▶ Given records
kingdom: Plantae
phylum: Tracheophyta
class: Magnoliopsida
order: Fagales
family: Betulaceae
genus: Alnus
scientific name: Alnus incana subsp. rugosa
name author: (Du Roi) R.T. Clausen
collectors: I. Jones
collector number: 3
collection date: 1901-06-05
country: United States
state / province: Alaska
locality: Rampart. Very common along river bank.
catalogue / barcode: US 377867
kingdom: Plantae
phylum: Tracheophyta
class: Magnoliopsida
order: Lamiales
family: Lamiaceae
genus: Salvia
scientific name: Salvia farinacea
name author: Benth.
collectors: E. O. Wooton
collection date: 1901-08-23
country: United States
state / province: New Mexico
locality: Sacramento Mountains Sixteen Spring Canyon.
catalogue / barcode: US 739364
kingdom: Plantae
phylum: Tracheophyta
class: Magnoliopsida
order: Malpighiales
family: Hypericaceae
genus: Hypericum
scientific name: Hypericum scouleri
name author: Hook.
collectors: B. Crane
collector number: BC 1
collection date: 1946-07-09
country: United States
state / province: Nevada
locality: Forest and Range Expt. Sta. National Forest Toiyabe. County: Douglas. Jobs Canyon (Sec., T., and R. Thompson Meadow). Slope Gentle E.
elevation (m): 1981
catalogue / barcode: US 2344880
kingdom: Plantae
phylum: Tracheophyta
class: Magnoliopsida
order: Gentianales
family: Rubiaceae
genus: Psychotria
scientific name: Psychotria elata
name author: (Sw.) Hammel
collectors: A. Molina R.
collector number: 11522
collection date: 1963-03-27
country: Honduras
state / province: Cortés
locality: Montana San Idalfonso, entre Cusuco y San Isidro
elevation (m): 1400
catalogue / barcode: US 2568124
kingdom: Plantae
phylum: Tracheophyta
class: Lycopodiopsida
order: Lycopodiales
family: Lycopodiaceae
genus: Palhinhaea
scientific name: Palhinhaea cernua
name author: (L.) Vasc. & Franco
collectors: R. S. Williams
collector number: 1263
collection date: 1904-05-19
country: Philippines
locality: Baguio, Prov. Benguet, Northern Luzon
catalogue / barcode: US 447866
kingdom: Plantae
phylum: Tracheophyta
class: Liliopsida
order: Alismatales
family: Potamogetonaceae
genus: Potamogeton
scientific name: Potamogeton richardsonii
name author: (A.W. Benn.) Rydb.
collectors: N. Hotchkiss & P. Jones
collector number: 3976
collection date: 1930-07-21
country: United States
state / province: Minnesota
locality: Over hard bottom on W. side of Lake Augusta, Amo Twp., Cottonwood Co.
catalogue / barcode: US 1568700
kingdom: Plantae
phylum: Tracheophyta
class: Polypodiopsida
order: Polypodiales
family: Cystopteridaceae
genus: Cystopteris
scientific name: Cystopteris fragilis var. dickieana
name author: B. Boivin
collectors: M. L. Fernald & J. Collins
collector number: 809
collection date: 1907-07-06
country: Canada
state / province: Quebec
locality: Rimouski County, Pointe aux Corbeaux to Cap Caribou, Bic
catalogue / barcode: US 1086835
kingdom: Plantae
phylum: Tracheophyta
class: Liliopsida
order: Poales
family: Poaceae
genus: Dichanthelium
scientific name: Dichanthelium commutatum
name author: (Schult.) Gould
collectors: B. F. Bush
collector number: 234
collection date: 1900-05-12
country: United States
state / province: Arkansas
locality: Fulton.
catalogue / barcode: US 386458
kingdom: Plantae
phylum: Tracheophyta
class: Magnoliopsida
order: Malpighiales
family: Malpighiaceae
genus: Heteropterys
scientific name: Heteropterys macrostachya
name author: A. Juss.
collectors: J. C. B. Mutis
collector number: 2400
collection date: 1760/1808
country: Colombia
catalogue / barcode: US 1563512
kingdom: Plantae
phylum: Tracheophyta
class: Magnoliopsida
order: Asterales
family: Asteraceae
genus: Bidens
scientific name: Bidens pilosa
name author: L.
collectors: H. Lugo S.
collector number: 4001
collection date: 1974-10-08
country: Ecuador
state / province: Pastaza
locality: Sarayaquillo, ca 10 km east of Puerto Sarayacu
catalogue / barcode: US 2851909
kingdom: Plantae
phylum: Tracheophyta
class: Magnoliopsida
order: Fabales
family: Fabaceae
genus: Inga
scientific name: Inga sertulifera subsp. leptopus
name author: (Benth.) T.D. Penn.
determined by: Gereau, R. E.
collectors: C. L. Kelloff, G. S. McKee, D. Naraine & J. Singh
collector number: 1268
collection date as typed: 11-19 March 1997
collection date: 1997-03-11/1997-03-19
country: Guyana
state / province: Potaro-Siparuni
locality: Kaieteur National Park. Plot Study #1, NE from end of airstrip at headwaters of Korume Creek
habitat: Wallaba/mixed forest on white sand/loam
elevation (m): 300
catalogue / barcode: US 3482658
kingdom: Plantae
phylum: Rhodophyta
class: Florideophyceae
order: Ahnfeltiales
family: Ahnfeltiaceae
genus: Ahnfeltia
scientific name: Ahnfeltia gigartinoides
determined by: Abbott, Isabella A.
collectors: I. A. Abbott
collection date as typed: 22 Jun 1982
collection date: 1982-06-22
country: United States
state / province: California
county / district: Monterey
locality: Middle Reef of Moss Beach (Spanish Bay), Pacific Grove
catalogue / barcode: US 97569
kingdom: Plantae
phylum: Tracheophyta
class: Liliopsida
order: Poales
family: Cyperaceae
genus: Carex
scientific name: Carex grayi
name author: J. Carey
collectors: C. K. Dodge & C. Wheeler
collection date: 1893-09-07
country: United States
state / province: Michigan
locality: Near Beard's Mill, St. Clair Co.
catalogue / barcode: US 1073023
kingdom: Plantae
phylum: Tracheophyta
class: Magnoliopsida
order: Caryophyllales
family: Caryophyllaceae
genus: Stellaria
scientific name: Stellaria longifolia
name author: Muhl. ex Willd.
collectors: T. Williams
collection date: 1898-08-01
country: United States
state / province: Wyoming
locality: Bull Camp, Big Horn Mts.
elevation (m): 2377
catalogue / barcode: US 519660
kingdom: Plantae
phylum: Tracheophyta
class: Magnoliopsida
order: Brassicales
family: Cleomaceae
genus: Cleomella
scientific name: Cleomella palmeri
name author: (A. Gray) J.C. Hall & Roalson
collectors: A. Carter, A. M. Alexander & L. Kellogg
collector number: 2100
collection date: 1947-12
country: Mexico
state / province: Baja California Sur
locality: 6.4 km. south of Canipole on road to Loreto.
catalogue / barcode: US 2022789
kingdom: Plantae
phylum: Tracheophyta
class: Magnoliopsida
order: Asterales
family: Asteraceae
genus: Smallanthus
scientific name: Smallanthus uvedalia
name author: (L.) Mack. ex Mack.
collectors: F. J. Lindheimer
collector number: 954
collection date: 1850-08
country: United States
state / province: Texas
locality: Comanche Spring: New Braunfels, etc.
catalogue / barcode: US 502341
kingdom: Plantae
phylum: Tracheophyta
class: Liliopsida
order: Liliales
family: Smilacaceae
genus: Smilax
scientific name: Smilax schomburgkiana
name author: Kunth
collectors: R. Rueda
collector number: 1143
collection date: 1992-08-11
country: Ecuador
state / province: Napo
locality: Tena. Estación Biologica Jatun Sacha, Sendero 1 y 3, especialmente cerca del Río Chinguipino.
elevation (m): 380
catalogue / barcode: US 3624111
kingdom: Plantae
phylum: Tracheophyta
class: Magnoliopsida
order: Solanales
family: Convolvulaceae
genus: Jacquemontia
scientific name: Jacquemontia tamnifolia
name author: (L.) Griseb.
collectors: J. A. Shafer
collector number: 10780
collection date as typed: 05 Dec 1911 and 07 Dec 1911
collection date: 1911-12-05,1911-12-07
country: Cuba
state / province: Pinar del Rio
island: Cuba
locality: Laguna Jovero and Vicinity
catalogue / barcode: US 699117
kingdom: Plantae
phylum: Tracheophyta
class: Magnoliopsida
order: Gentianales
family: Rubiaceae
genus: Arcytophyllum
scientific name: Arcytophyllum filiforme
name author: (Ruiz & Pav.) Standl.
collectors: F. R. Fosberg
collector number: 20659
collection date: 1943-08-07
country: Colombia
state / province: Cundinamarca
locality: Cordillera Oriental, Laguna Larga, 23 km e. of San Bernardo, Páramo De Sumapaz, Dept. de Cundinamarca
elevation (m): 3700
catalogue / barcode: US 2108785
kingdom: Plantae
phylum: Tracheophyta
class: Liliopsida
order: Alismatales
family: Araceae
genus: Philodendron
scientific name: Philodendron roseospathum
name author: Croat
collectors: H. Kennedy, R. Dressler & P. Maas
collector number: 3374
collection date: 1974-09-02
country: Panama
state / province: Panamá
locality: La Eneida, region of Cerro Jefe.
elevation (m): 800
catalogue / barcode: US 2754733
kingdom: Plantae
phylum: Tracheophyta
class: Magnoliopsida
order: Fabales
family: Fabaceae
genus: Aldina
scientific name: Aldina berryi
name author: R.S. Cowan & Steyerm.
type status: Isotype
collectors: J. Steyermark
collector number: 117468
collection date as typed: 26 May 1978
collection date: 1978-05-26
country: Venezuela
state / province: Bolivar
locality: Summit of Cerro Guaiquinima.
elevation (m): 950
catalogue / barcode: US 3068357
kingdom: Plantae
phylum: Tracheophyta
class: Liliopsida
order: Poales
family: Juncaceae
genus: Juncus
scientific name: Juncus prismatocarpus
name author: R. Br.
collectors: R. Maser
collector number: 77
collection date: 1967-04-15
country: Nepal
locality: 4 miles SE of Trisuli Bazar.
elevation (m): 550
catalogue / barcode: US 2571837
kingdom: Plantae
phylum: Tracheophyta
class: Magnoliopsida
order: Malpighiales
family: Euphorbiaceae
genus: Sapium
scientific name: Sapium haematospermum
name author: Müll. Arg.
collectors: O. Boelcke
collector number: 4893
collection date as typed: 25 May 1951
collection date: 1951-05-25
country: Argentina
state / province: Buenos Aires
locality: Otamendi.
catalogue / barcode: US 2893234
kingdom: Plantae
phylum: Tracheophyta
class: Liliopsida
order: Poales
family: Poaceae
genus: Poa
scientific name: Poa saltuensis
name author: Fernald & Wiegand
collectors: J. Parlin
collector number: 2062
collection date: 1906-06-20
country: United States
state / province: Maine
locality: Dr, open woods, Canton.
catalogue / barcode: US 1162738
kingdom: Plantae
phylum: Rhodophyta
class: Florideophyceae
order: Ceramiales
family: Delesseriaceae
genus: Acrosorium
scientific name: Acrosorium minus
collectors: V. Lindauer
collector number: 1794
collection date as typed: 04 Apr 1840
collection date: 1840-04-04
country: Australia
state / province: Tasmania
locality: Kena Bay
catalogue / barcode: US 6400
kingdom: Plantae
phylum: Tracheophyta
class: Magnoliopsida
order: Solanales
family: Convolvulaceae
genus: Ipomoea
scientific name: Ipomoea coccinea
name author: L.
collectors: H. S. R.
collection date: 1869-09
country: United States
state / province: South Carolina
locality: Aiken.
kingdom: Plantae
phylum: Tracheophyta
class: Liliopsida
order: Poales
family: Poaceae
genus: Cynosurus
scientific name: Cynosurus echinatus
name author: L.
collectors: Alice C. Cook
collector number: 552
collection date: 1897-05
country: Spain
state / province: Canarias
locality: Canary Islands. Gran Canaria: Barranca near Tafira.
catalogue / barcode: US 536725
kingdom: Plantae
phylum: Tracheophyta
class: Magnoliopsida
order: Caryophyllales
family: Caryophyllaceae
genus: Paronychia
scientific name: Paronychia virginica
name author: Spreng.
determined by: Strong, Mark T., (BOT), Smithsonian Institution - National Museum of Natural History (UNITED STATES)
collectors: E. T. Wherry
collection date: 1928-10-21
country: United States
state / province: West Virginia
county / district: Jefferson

▶ Do this
Please write out, word for word, the lines of the records from the line with "collector number: 2062" to the line with "name author: Spreng.", including both of those lines.

▶ Task response
collector number: 2062
collection date: 1906-06-20
country: United States
state / province: Maine
locality: Dr, open woods, Canton.
catalogue / barcode: US 1162738
kingdom: Plantae
phylum: Rhodophyta
class: Florideophyceae
order: Ceramiales
family: Delesseriaceae
genus: Acrosorium
scientific name: Acrosorium minus
collectors: V. Lindauer
collector number: 1794
collection date as typed: 04 Apr 1840
collection date: 1840-04-04
country: Australia
state / province: Tasmania
locality: Kena Bay
catalogue / barcode: US 6400
kingdom: Plantae
phylum: Tracheophyta
class: Magnoliopsida
order: Solanales
family: Convolvulaceae
genus: Ipomoea
scientific name: Ipomoea coccinea
name author: L.
collectors: H. S. R.
collection date: 1869-09
country: United States
state / province: South Carolina
locality: Aiken.
kingdom: Plantae
phylum: Tracheophyta
class: Liliopsida
order: Poales
family: Poaceae
genus: Cynosurus
scientific name: Cynosurus echinatus
name author: L.
collectors: Alice C. Cook
collector number: 552
collection date: 1897-05
country: Spain
state / province: Canarias
locality: Canary Islands. Gran Canaria: Barranca near Tafira.
catalogue / barcode: US 536725
kingdom: Plantae
phylum: Tracheophyta
class: Magnoliopsida
order: Caryophyllales
family: Caryophyllaceae
genus: Paronychia
scientific name: Paronychia virginica
name author: Spreng.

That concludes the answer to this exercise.